Stored records
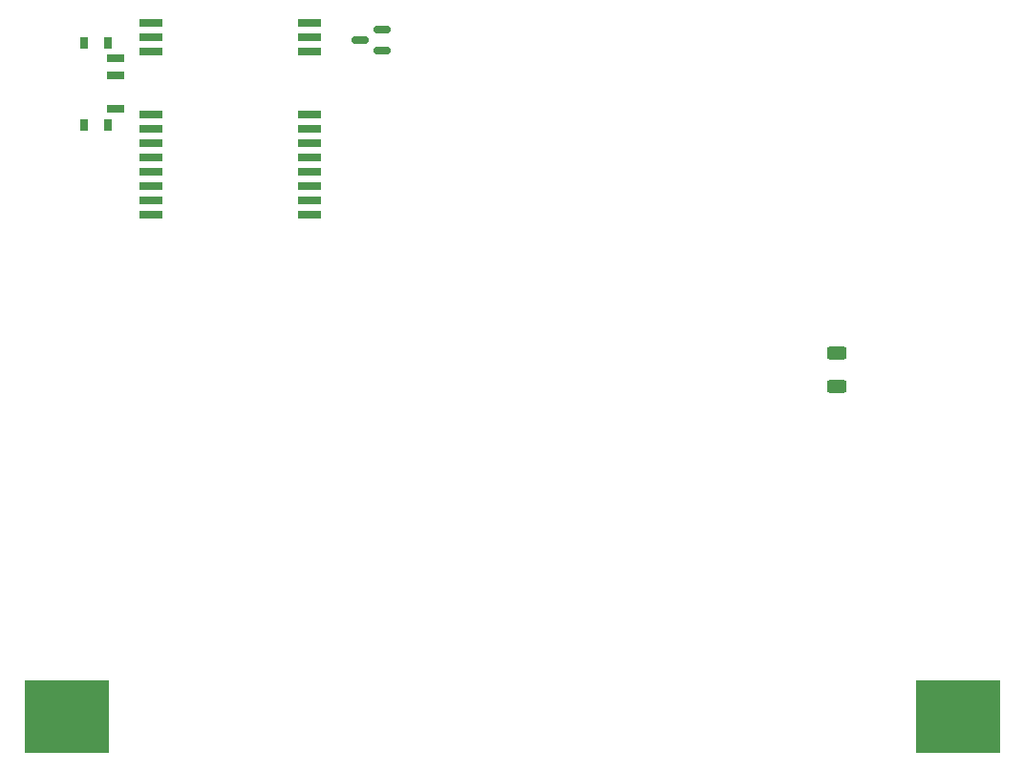
<source format=gbr>
%TF.GenerationSoftware,KiCad,Pcbnew,(6.0.6)*%
%TF.CreationDate,2022-11-03T15:56:01+01:00*%
%TF.ProjectId,Wasbeer-communicator,57617362-6565-4722-9d63-6f6d6d756e69,rev?*%
%TF.SameCoordinates,Original*%
%TF.FileFunction,Paste,Bot*%
%TF.FilePolarity,Positive*%
%FSLAX46Y46*%
G04 Gerber Fmt 4.6, Leading zero omitted, Abs format (unit mm)*
G04 Created by KiCad (PCBNEW (6.0.6)) date 2022-11-03 15:56:01*
%MOMM*%
%LPD*%
G01*
G04 APERTURE LIST*
G04 Aperture macros list*
%AMRoundRect*
0 Rectangle with rounded corners*
0 $1 Rounding radius*
0 $2 $3 $4 $5 $6 $7 $8 $9 X,Y pos of 4 corners*
0 Add a 4 corners polygon primitive as box body*
4,1,4,$2,$3,$4,$5,$6,$7,$8,$9,$2,$3,0*
0 Add four circle primitives for the rounded corners*
1,1,$1+$1,$2,$3*
1,1,$1+$1,$4,$5*
1,1,$1+$1,$6,$7*
1,1,$1+$1,$8,$9*
0 Add four rect primitives between the rounded corners*
20,1,$1+$1,$2,$3,$4,$5,0*
20,1,$1+$1,$4,$5,$6,$7,0*
20,1,$1+$1,$6,$7,$8,$9,0*
20,1,$1+$1,$8,$9,$2,$3,0*%
G04 Aperture macros list end*
%ADD10R,0.800000X1.000000*%
%ADD11R,1.500000X0.700000*%
%ADD12R,2.000000X0.800000*%
%ADD13R,7.460000X6.470000*%
%ADD14RoundRect,0.150000X0.587500X0.150000X-0.587500X0.150000X-0.587500X-0.150000X0.587500X-0.150000X0*%
%ADD15RoundRect,0.250000X-0.625000X0.312500X-0.625000X-0.312500X0.625000X-0.312500X0.625000X0.312500X0*%
G04 APERTURE END LIST*
D10*
%TO.C,SW2*%
X94137500Y-62737500D03*
X94137500Y-70037500D03*
X92037500Y-62737500D03*
X92037500Y-70037500D03*
D11*
X94837500Y-68637500D03*
X94837500Y-65637500D03*
X94837500Y-64137500D03*
%TD*%
D12*
%TO.C,IC1*%
X112000000Y-61000000D03*
X112000000Y-62270000D03*
X112000000Y-63540000D03*
X112000000Y-69110000D03*
X112000000Y-70380000D03*
X112000000Y-71650000D03*
X112000000Y-72920000D03*
X112000000Y-74190000D03*
X112000000Y-75460000D03*
X112000000Y-76730000D03*
X112000000Y-78000000D03*
X98000000Y-78000000D03*
X98000000Y-76730000D03*
X98000000Y-75460000D03*
X98000000Y-74190000D03*
X98000000Y-72920000D03*
X98000000Y-71650000D03*
X98000000Y-70380000D03*
X98000000Y-69110000D03*
X98000000Y-63540000D03*
X98000000Y-62270000D03*
X98000000Y-61000000D03*
%TD*%
D13*
%TO.C,BT1*%
X169500000Y-122500000D03*
X90500000Y-122500000D03*
%TD*%
D14*
%TO.C,Q1*%
X118437500Y-61550000D03*
X118437500Y-63450000D03*
X116562500Y-62500000D03*
%TD*%
D15*
%TO.C,R1*%
X158750000Y-90287500D03*
X158750000Y-93212500D03*
%TD*%
M02*

</source>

*EXERCISE*: Please output every entry exactly as written, apart from the pictures.

*WRITTEN REPLY*:
<source format=gbr>
%TF.GenerationSoftware,KiCad,Pcbnew,(6.0.6)*%
%TF.CreationDate,2022-11-03T15:56:01+01:00*%
%TF.ProjectId,Wasbeer-communicator,57617362-6565-4722-9d63-6f6d6d756e69,rev?*%
%TF.SameCoordinates,Original*%
%TF.FileFunction,Paste,Bot*%
%TF.FilePolarity,Positive*%
%FSLAX46Y46*%
G04 Gerber Fmt 4.6, Leading zero omitted, Abs format (unit mm)*
G04 Created by KiCad (PCBNEW (6.0.6)) date 2022-11-03 15:56:01*
%MOMM*%
%LPD*%
G01*
G04 APERTURE LIST*
G04 Aperture macros list*
%AMRoundRect*
0 Rectangle with rounded corners*
0 $1 Rounding radius*
0 $2 $3 $4 $5 $6 $7 $8 $9 X,Y pos of 4 corners*
0 Add a 4 corners polygon primitive as box body*
4,1,4,$2,$3,$4,$5,$6,$7,$8,$9,$2,$3,0*
0 Add four circle primitives for the rounded corners*
1,1,$1+$1,$2,$3*
1,1,$1+$1,$4,$5*
1,1,$1+$1,$6,$7*
1,1,$1+$1,$8,$9*
0 Add four rect primitives between the rounded corners*
20,1,$1+$1,$2,$3,$4,$5,0*
20,1,$1+$1,$4,$5,$6,$7,0*
20,1,$1+$1,$6,$7,$8,$9,0*
20,1,$1+$1,$8,$9,$2,$3,0*%
G04 Aperture macros list end*
%ADD10R,0.800000X1.000000*%
%ADD11R,1.500000X0.700000*%
%ADD12R,2.000000X0.800000*%
%ADD13R,7.460000X6.470000*%
%ADD14RoundRect,0.150000X0.587500X0.150000X-0.587500X0.150000X-0.587500X-0.150000X0.587500X-0.150000X0*%
%ADD15RoundRect,0.250000X-0.625000X0.312500X-0.625000X-0.312500X0.625000X-0.312500X0.625000X0.312500X0*%
G04 APERTURE END LIST*
D10*
%TO.C,SW2*%
X94137500Y-62737500D03*
X94137500Y-70037500D03*
X92037500Y-62737500D03*
X92037500Y-70037500D03*
D11*
X94837500Y-68637500D03*
X94837500Y-65637500D03*
X94837500Y-64137500D03*
%TD*%
D12*
%TO.C,IC1*%
X112000000Y-61000000D03*
X112000000Y-62270000D03*
X112000000Y-63540000D03*
X112000000Y-69110000D03*
X112000000Y-70380000D03*
X112000000Y-71650000D03*
X112000000Y-72920000D03*
X112000000Y-74190000D03*
X112000000Y-75460000D03*
X112000000Y-76730000D03*
X112000000Y-78000000D03*
X98000000Y-78000000D03*
X98000000Y-76730000D03*
X98000000Y-75460000D03*
X98000000Y-74190000D03*
X98000000Y-72920000D03*
X98000000Y-71650000D03*
X98000000Y-70380000D03*
X98000000Y-69110000D03*
X98000000Y-63540000D03*
X98000000Y-62270000D03*
X98000000Y-61000000D03*
%TD*%
D13*
%TO.C,BT1*%
X169500000Y-122500000D03*
X90500000Y-122500000D03*
%TD*%
D14*
%TO.C,Q1*%
X118437500Y-61550000D03*
X118437500Y-63450000D03*
X116562500Y-62500000D03*
%TD*%
D15*
%TO.C,R1*%
X158750000Y-90287500D03*
X158750000Y-93212500D03*
%TD*%
M02*

</source>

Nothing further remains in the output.